Knowledge for a sustainable world

One year on from our last report on the Gates Foundation funded yam project in West Africa; Yam Improvement for Income and Food Security in West Africa (YIIFSWA), all project partners gathered at International Institute of Tropical Agriculture (IITA) in Ibadan, Nigeria for a mid-project progress and planning workshop from 17-21 February 2014.

Working together, NRI and project partners are helping to advance new initiatives towards improving incomes for those in the yam sector, and enhancing food security in order to meet overall project targets of improving the incomes of 200,000 farmers (150,000 Nigeria and 50,000 Ghana) and increasing output/reducing yam losses by 40%. The project is led by IITA, other key partners include; AGRA Farmer Organizations Support Centre in Africa (FOSCA), National Root Crops Research Institute, Nigeria (NRCRI) and Crop Research Institute, Ghana (CRI).

NRI is leading objectives on strengthening small-scale yam farmer and trader market linkages, post-harvest handling and storage to reduce losses, and improving processed yam quality. We are also collaborating with IITA on yam virus diagnostics and FOSCA on gender and social diversity. The gender and social diversity research explored the roles and participation of women, men and other social groups in different aspects of yam production and marketing.
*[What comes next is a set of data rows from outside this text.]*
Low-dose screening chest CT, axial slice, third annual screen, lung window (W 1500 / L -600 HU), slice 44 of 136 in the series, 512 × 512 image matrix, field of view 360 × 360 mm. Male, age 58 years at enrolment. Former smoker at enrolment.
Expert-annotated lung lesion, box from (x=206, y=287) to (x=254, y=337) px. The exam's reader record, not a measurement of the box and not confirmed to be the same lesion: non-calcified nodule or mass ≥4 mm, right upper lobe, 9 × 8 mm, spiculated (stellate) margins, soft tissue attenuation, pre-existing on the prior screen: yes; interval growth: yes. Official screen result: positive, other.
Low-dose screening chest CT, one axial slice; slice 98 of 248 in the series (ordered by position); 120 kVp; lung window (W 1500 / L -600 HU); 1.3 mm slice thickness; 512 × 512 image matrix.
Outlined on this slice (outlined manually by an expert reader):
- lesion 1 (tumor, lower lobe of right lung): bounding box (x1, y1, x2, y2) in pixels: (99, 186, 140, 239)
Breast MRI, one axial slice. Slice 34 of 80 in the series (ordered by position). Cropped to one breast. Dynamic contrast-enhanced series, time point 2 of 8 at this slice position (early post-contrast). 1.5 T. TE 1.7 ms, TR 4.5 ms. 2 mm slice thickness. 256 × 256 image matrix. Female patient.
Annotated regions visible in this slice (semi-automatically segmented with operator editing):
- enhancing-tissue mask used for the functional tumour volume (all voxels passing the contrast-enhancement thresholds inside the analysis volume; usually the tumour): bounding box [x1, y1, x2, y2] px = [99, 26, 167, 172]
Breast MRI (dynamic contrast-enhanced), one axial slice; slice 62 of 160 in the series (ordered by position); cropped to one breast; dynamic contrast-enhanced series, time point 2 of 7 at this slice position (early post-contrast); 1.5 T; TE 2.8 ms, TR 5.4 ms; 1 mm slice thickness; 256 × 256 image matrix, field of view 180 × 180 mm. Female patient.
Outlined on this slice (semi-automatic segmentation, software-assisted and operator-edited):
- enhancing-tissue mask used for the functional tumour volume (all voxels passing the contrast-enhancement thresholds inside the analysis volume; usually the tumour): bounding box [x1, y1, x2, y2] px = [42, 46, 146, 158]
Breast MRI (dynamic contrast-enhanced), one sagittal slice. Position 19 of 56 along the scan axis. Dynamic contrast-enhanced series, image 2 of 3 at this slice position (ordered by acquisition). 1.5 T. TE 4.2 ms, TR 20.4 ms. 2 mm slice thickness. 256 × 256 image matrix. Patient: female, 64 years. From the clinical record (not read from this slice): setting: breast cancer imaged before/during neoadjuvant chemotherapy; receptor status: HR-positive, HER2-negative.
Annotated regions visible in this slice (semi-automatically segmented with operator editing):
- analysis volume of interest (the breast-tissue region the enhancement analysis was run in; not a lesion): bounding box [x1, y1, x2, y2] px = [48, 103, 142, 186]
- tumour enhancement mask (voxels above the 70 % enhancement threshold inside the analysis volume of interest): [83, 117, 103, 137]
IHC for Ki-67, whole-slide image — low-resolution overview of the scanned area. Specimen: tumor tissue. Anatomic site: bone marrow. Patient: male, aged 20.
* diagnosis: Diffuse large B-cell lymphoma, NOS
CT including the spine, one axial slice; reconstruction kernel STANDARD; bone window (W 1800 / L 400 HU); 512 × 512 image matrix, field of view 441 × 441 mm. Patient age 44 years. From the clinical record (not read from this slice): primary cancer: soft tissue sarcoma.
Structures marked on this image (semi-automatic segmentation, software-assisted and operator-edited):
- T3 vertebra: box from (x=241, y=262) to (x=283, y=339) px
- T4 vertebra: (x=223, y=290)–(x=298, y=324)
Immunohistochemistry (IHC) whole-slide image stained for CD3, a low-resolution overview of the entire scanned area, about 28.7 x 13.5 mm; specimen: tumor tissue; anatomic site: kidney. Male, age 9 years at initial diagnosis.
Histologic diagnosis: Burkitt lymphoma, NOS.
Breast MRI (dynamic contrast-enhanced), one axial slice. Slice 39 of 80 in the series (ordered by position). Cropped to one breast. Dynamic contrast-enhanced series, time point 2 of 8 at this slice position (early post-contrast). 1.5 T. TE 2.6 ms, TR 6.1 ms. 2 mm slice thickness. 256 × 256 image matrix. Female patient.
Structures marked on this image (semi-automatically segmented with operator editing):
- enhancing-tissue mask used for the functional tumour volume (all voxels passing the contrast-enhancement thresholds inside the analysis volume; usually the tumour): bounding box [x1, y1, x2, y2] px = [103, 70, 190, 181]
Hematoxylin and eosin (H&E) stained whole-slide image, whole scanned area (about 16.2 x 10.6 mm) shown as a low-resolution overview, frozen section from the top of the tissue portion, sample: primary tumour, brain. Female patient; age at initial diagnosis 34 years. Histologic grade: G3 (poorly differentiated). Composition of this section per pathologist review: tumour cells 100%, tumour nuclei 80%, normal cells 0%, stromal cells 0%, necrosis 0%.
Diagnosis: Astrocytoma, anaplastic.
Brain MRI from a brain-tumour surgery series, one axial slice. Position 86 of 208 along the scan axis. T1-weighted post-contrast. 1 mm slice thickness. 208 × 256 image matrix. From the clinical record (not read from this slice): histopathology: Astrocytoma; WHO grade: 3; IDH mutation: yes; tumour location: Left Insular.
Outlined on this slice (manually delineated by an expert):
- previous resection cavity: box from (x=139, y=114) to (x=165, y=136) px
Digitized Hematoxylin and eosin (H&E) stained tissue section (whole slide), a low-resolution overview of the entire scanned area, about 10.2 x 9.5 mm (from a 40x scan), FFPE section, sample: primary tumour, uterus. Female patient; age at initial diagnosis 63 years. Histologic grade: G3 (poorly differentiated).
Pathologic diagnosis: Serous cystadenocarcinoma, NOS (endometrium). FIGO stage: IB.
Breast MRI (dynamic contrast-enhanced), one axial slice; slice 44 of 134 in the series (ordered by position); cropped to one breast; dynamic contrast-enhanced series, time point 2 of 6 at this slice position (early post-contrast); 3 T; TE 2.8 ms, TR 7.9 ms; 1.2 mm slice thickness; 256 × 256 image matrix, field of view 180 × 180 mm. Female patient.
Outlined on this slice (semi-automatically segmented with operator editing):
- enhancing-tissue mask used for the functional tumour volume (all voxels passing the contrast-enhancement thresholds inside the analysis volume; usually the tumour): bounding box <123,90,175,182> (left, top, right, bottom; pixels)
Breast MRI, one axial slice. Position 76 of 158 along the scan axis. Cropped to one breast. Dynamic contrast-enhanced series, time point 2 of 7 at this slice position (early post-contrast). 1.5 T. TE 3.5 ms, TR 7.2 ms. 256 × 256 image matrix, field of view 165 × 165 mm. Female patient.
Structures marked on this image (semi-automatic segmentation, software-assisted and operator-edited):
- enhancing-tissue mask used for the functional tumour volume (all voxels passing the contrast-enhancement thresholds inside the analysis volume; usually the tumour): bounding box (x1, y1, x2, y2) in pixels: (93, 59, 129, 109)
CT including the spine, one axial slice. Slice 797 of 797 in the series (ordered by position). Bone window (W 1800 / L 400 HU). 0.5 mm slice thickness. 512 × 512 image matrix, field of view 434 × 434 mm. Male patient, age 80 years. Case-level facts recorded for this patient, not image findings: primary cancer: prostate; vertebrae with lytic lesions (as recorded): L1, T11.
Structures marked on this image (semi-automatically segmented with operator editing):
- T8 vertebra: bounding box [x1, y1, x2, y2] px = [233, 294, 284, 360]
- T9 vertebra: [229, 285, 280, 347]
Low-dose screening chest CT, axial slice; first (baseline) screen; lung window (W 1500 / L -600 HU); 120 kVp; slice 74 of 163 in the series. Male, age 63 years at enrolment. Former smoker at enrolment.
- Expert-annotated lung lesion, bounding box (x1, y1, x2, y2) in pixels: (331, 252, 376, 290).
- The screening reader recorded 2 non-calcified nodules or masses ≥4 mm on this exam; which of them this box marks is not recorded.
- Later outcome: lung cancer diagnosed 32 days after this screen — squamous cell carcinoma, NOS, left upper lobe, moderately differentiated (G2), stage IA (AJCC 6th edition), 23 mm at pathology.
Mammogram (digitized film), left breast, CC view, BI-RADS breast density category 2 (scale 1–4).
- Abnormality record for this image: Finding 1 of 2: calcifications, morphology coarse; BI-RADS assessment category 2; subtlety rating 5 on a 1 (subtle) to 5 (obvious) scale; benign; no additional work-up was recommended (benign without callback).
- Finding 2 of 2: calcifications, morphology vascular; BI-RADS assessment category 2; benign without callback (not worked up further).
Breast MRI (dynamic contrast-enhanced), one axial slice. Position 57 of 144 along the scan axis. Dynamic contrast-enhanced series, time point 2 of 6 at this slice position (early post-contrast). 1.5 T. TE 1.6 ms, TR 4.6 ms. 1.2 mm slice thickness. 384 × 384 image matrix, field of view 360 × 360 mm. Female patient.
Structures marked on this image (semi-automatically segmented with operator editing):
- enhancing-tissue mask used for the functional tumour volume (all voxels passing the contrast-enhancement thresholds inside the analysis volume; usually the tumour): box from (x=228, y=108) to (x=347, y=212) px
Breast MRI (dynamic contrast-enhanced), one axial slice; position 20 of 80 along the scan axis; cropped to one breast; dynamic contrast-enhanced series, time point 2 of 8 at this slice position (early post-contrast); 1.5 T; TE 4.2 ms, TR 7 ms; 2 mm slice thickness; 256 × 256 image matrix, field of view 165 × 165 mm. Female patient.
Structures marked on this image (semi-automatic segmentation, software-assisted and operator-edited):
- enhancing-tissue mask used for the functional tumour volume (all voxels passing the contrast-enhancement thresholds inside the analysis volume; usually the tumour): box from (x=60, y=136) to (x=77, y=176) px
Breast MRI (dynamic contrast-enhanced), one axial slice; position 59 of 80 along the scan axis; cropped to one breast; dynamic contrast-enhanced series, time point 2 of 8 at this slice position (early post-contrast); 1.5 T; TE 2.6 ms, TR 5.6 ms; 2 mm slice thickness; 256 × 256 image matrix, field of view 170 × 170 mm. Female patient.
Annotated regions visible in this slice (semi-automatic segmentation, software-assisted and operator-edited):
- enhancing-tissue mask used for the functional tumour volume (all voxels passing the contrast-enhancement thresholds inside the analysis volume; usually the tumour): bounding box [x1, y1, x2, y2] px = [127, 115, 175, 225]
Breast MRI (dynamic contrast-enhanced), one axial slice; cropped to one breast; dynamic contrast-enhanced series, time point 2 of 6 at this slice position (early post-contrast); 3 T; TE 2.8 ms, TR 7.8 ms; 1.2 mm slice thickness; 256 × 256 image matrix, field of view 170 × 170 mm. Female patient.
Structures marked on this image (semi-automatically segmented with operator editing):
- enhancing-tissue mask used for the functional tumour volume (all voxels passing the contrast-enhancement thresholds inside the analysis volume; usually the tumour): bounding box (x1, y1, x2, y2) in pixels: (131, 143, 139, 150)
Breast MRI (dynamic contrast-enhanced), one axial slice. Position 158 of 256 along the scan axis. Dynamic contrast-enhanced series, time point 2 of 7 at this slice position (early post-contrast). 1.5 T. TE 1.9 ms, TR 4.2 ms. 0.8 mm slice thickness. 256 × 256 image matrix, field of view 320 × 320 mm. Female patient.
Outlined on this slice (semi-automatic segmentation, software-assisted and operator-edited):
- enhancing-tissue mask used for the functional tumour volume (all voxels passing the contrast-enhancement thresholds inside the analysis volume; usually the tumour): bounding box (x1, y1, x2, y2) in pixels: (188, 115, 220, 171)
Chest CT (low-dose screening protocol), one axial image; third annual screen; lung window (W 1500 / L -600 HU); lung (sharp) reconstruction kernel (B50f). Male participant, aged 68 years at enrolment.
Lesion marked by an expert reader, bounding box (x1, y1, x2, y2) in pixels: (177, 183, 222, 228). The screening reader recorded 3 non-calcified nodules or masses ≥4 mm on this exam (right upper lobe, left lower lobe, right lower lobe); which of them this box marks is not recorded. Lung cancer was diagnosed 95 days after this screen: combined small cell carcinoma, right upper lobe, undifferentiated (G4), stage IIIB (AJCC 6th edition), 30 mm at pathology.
Dr Robert Asiedu (Director, Research for Development, IITA West Africa) was particularly complimentary in his opening remarks regarding the 'yam development forum' initiative to conduct cross-objective workshops and outreach activities in project locations in Nigeria and Ghana. This initiative, advanced by NRI with IITA and FOSCA, has been established at grassroots level comprising members from different yam production and marketing stakeholder groups (i.e. farmers, marketers, transporters, traders, and local partners such as extension officers and NGOs). The forums can be used to facilitate learning across different project locations and countries (Nigeria and Ghana).

IMG 1171NRI will continue to help advance work on business and marketing development, storage trials, post-harvest treatment of yam, communications strategies, improved yam processing, seed yam business development, and yam virus research. Project plans have been established for 2014 that include much closer and more strategic collaboration between different partners in the project.
In order to meet project targets there is a need to significantly improve market links and opportunities, development of clean seed yam production and commercialisation, capacity development of key actors (e.g. farmer organisations), enhanced use of ICT in yam business and marketing, and reduced losses from post-harvest storage and handling.

The long-term aim is to incorporate other parts of West Africa in the yam development journey and so representatives from Burkina Faso and Mali were invited to attend and were present at the meeting.

So, we are still yamming and many others are too!